New Study: Picking Stocks Is a Losing Bet
Here’s a simple question: which asset class has better historical returns, stocks or one-month U.S. treasury bills? That’s pretty much a no-brainer. Most anyone would tell you the answer is stocks. And they’d be right. Since 1926 treasury bills have returned a paltry 3.5% annually on average, vs. over 10% for the S&P 500. That’s a huge difference. However, we’re talking about aggregate stock market returns. What about individual stocks? Hendrik Bessembinder of Arizona State University, in a working paper entitled “Do Stocks Outperform Treasury Bills,” found that 58% of common stocks have holding period returns less than those of one-month treasuries over their full lifetimes. Even more astounding: more than half of all stocks have negative lifetime returns.
How can this be possible? It’s because the cross-sectional distribution of long-term stock returns demonstrates positive skewness.

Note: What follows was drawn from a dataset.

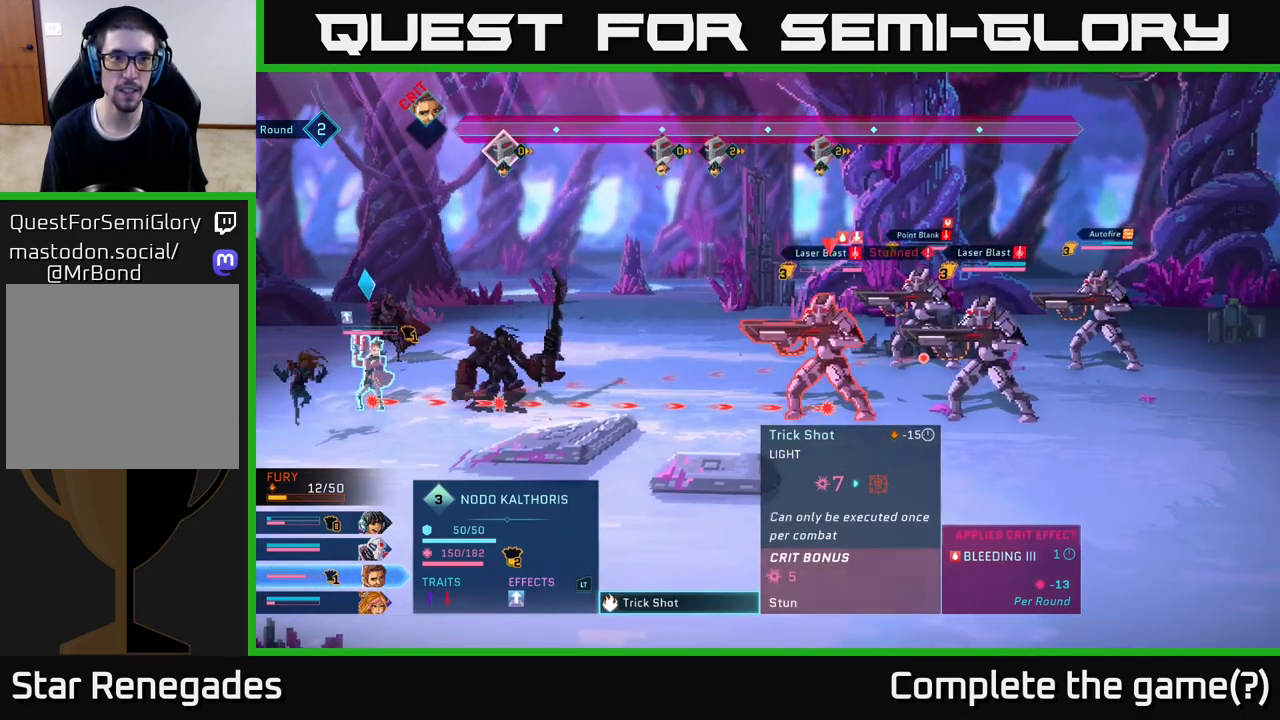
{"buttons": [], "left_stick": "center", "right_stick": "center", "events": []}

Wait! Don’t leave yet! I promise to explain this in very simple terms. Let’s start by reviewing some basic statistics. Remember from high school what a normal distribution is? It looks like a bell curve when displayed graphically. And it’s symmetrical, which means that the average of all the data points is identical to the median. (The median, if you recall, is simply the point at which exactly half the other data points are above and half are below).
Skewness refers to the degree of asymmetry of a normal distribution. To illustrate this using a practical example, open up the home sales section of your local newspaper. You will usually find both the median sales price and the average sales price reported. More often than not, the median price is higher than the average price. Why? Because typically among all the homes that were sold during the reported period, there were some that were priced especially low relative to the average. This had the effect of pulling the average price down below the median price. Graphically it’s the same as grabbing the lower left point on the bell curve and pulling it further to the left. Such a curve is said to exhibit negative skewness. Another way to think about this is that there are outliers in the curve (in this case the exceptionally cheap houses) that are skewing the average price lower.
Bessembinder found that there is significant positive skewness in the contribution of individual stock returns to aggregate U.S. stock market performance. He studied the performance of the 26,000 stocks that have come and gone since 1926 and which collectively have been responsible for lifetime shareholder wealth creation of nearly $32 trillion. Amazingly, he found that just 86 stocks accounted for over half of that total market return over that period, and only 1,000 (less than 4% of the total) accounted for all of it. In other words, the entire gain in the U.S. stock market since 1926 is attributable to the best-performing four percent of listed stocks.
This flies in the face of modern portfolio theory’s capital asset pricing model (CAPM), which expects each individual stock’s return premium (i.e. excess over U.S. treasury returns) to be the stock’s beta times the expected market-wide premium. Bessembinder explains that CAPM relies on the assumption that stock returns are normally distributed (the average and median is the same). But they’re actually positively skewed, and that skewness increases for longer holding periods due to the effect of compounding. Therefore the median excess return for the majority of stocks is actually negative.
Now back to stock picking. Bessembinder’s study indicates that if you pick the right stocks, you can make a killing in the stock market. But if you pick the wrong ones, you’ll do worse than if you had just bought treasuries or bank CDs. And there are a lot more wrong ones than right ones. This study also explains why active mutual funds attempting to outperform the market by selectively picking stocks have underperformed the market average over time.
Since Bessembinder’s work has poked some holes in the key theory that has been the mainstay of the financial planning profession for decades, should you now avoid the stock market entirely? Not if you want to participate in that $32 trillion of wealth generation! But your best strategy is probably to buy some kind of market index fund so that you are participating in the entire market. You may end up holding a lot of losers, but those few winners will help put you over the top! (Different index funds may weight each stock differently, but choosing the right index fund is beyond the scope of this posting).